DURING school holidays, Phil Bardsley would regularly make the short trip from his family home to Manchester United’s old training ground, The Cliff, to get a glimpse of his favourite players being put through their paces by Sir Alex Ferguson.
Bardsley was also attached to his boyhood club’s academy and pay-roll from the age of eight onwards, until he eventually agreed a permanent move to Sunderland six years ago. Even then his returns to Old Trafford have been special, but he thinks his trips to the place he used to call home will feel different from now on.
With David Moyes struggling to revive Manchester United’s season in his first year in charge, hopes of retaining the Premier League title were effectively extinguished at Stamford Bridge on Sunday evening when Chelsea cruised to a 3-1 win.
As well as facing a 14-point gap to close to leaders Arsenal in the remaining 16 league games of the season, Moyes has also witnessed his team drop out of the FA Cup at the third round stage and they trail Sunderland 2-1 ahead of the return leg in the semi-final of the Capital One Cup tonight.
Bardsley will have sympathy for a club so close to his Salford roots, although his feelings are no longer as strong as they once were.
“It will be special, all my family and friends will be going to the game,” said Bardsley. “It will be pretty special to play in the semi-final there and I’m really looking forward to it.
“I’m just trying not to get drawn into the occasion. I just want to go onto the pitch and enjoy it. It’s quite different now Fergie’s not there. It’s a completely different Man United to when I was there. It’s just another team now.”
Bardsley will not be the only former Ferguson fledgling in the Sunderland starting line-up tonight aiming to make things worse for Moyes. Alongside him in the Black Cats defence will be Wes Brown and John O’Shea, two men to have enjoyed incredible silverware success in Manchester for more than a decade.
Despite the Red Devils’ problems, though, O’Shea will not be expecting Sunderland to have things easy as they look to book a first Wembley cup final appearance since 1992.
“United know what they have to do – they’re behind,” said the experienced Irish defender. “We know a draw’s enough but you can never go into a game thinking like that. We just have to play exactly as we did in the first leg.
“For some strange reason we’re playing better away from home. It would be an amazing thing to get to a final with Sunderland. It would match a lot of things I’ve done in my career, it would be incredible.
“We’ve got to go there and score a goal and if we do that it will make it much more difficult for United. But we’re under no illusions. They’ve still got some very good players and you never know which players could be involved as well.”
With the whole of Wearside sensing a cup final date is on the horizon, Sunderland will be backed by a staggering number of 9,000 fans at Old Trafford tonight. The former United contingent in Gus Poyet’s ranks are keen to deliver for them.

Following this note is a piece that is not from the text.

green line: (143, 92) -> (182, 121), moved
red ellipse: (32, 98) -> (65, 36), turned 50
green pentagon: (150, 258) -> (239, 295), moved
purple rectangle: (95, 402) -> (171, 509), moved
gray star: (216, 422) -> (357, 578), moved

“It’s an amazing number, isn’t it? It’s fantastic for the fans that we are going to Old Trafford and taking on the champions of England 2-1 up,” said Bardsley.
“We haven’t got anything to lose. We can go there, try to play with a bit of freedom, and see what happens. There’s a lot of pressure on them because they haven’t been great, have they? We’ll go there, give it our all, and hopefully come away with a place at Wembley.

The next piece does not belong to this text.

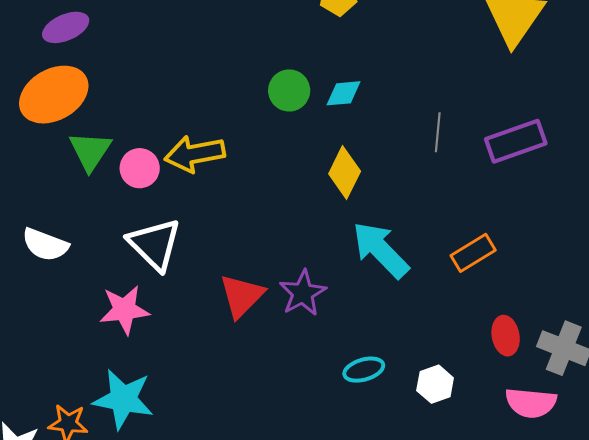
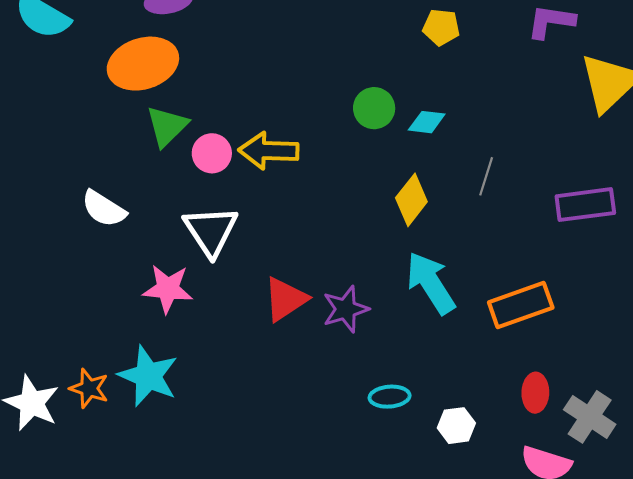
gray line: (438, 132) -> (486, 176), moved
orange rectangle: (473, 253) -> (521, 305), size x1.4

“We have to go into the game thinking it’s 0-0 and just play the game. We’ll try to score a couple of goals if we can because if we do score we’ve got a hell of a chance. That’s what it’s all about isn’t it? It’s fantastic.”

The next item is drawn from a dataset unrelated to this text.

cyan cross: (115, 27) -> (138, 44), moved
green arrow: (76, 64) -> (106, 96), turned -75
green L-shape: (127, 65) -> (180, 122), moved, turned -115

If Sunderland do find the net in Manchester tonight, there is a fair chance a rejuvenated Adam Johnson will be involved. The former Manchester City winger has either scored or provided an assist in nine of the last 11 goals scored by Sunderland.
O’Shea said: “All our attacking players have to step up to the plate during the season and Adam’s in a hot vein of form at the minute. We’ll be getting the ball to him as much as we can but it’s up to other players to use that knowledge.
“Adam himself – if he’s going to have two or three players around him - he’s got to realise other lads will be free and pass it to them. We can use that to our advantage too. We’re going in to a massive occasion and one we can look forward to after coming back from a very poor performance on Saturday to a very strong one in the second half.”